(Stored data)

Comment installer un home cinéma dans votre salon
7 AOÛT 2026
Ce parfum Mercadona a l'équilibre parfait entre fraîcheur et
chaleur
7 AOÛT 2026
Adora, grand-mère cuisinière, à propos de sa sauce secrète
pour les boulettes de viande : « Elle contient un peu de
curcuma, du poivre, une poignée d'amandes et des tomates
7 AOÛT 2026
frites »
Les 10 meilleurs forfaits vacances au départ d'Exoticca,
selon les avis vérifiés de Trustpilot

» What is expected:
Write out all of the data again, swapping every "7 AOÛT 2026" for "8 AOÛT 2026" and keeping everything else the same.

» Response to the exercise:
Comment installer un home cinéma dans votre salon
8 AOÛT 2026
Ce parfum Mercadona a l'équilibre parfait entre fraîcheur et
chaleur
8 AOÛT 2026
Adora, grand-mère cuisinière, à propos de sa sauce secrète
pour les boulettes de viande : « Elle contient un peu de
curcuma, du poivre, une poignée d'amandes et des tomates
8 AOÛT 2026
frites »
Les 10 meilleurs forfaits vacances au départ d'Exoticca,
selon les avis vérifiés de Trustpilot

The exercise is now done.